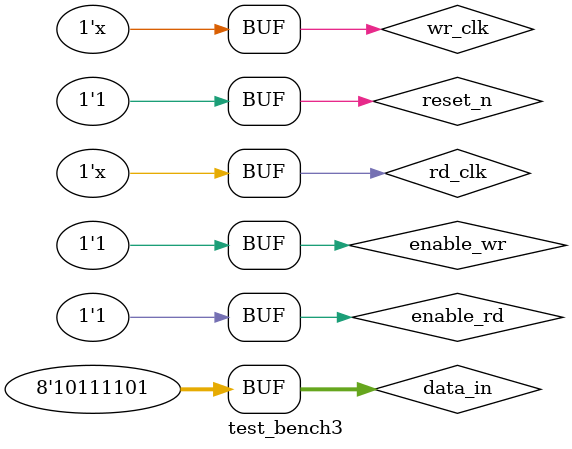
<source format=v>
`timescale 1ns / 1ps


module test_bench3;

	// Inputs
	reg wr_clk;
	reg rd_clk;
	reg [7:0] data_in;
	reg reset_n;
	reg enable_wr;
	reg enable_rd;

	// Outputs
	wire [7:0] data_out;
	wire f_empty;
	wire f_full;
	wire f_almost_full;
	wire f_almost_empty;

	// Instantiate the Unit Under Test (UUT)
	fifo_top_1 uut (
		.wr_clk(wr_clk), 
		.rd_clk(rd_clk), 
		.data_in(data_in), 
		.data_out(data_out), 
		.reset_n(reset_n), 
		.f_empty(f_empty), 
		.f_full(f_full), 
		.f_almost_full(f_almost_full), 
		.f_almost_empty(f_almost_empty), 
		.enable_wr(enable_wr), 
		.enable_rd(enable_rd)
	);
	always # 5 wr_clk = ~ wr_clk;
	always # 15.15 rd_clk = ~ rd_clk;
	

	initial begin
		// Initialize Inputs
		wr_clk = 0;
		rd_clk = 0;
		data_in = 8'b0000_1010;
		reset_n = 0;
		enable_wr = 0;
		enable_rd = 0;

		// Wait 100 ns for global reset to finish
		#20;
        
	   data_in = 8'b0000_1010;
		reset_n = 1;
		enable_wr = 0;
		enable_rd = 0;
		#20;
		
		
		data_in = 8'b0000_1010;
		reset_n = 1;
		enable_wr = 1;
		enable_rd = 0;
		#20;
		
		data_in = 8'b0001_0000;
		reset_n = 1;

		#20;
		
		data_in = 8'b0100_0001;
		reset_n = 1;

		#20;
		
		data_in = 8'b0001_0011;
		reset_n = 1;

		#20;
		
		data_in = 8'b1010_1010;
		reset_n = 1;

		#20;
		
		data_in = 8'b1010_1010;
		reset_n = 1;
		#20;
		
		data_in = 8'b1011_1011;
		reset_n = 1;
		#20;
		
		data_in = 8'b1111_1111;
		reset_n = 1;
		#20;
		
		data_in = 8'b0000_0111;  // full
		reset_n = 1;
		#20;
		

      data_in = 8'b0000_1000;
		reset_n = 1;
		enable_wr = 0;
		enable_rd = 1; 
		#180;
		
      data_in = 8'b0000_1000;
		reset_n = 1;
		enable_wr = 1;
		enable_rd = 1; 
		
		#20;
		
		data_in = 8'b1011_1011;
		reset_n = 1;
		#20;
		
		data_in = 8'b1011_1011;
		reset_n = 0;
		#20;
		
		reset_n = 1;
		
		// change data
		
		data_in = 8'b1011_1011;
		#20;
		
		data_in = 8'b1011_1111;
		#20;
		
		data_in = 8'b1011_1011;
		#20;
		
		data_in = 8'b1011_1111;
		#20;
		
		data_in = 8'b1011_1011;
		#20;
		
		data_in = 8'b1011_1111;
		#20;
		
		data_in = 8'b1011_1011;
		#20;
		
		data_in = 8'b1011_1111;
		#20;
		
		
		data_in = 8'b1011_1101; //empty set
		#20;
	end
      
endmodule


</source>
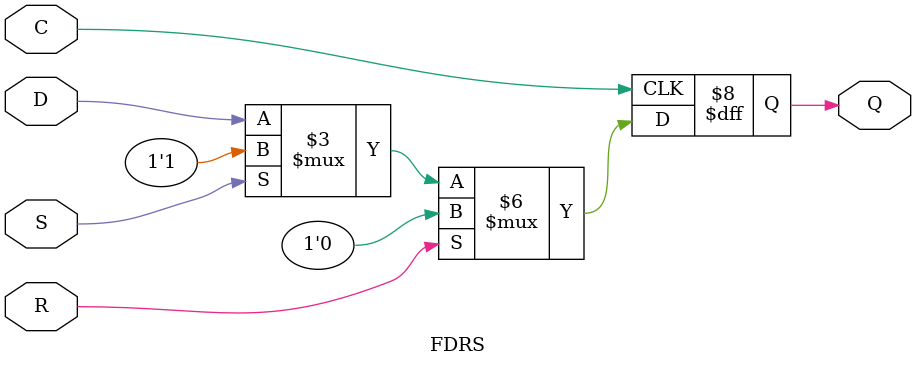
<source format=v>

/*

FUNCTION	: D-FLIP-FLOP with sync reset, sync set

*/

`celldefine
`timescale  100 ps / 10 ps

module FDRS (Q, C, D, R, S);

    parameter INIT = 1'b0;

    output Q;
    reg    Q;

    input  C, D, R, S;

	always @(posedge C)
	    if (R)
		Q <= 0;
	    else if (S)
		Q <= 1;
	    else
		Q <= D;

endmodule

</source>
____
WORK TASK: Copy every record above exactly, leaving out any pictures.

YOUR RESPONSE:
<source format=v>
`timescale 1ns / 1ps


module test_bench3;

	// Inputs
	reg wr_clk;
	reg rd_clk;
	reg [7:0] data_in;
	reg reset_n;
	reg enable_wr;
	reg enable_rd;

	// Outputs
	wire [7:0] data_out;
	wire f_empty;
	wire f_full;
	wire f_almost_full;
	wire f_almost_empty;

	// Instantiate the Unit Under Test (UUT)
	fifo_top_1 uut (
		.wr_clk(wr_clk), 
		.rd_clk(rd_clk), 
		.data_in(data_in), 
		.data_out(data_out), 
		.reset_n(reset_n), 
		.f_empty(f_empty), 
		.f_full(f_full), 
		.f_almost_full(f_almost_full), 
		.f_almost_empty(f_almost_empty), 
		.enable_wr(enable_wr), 
		.enable_rd(enable_rd)
	);
	always # 5 wr_clk = ~ wr_clk;
	always # 15.15 rd_clk = ~ rd_clk;
	

	initial begin
		// Initialize Inputs
		wr_clk = 0;
		rd_clk = 0;
		data_in = 8'b0000_1010;
		reset_n = 0;
		enable_wr = 0;
		enable_rd = 0;

		// Wait 100 ns for global reset to finish
		#20;
        
	   data_in = 8'b0000_1010;
		reset_n = 1;
		enable_wr = 0;
		enable_rd = 0;
		#20;
		
		
		data_in = 8'b0000_1010;
		reset_n = 1;
		enable_wr = 1;
		enable_rd = 0;
		#20;
		
		data_in = 8'b0001_0000;
		reset_n = 1;

		#20;
		
		data_in = 8'b0100_0001;
		reset_n = 1;

		#20;
		
		data_in = 8'b0001_0011;
		reset_n = 1;

		#20;
		
		data_in = 8'b1010_1010;
		reset_n = 1;

		#20;
		
		data_in = 8'b1010_1010;
		reset_n = 1;
		#20;
		
		data_in = 8'b1011_1011;
		reset_n = 1;
		#20;
		
		data_in = 8'b1111_1111;
		reset_n = 1;
		#20;
		
		data_in = 8'b0000_0111;  // full
		reset_n = 1;
		#20;
		

      data_in = 8'b0000_1000;
		reset_n = 1;
		enable_wr = 0;
		enable_rd = 1; 
		#180;
		
      data_in = 8'b0000_1000;
		reset_n = 1;
		enable_wr = 1;
		enable_rd = 1; 
		
		#20;
		
		data_in = 8'b1011_1011;
		reset_n = 1;
		#20;
		
		data_in = 8'b1011_1011;
		reset_n = 0;
		#20;
		
		reset_n = 1;
		
		// change data
		
		data_in = 8'b1011_1011;
		#20;
		
		data_in = 8'b1011_1111;
		#20;
		
		data_in = 8'b1011_1011;
		#20;
		
		data_in = 8'b1011_1111;
		#20;
		
		data_in = 8'b1011_1011;
		#20;
		
		data_in = 8'b1011_1111;
		#20;
		
		data_in = 8'b1011_1011;
		#20;
		
		data_in = 8'b1011_1111;
		#20;
		
		
		data_in = 8'b1011_1101; //empty set
		#20;
	end
      
endmodule


</source>
<source format=v>

/*

FUNCTION	: D-FLIP-FLOP with sync reset, sync set

*/

`celldefine
`timescale  100 ps / 10 ps

module FDRS (Q, C, D, R, S);

    parameter INIT = 1'b0;

    output Q;
    reg    Q;

    input  C, D, R, S;

	always @(posedge C)
	    if (R)
		Q <= 0;
	    else if (S)
		Q <= 1;
	    else
		Q <= D;

endmodule

</source>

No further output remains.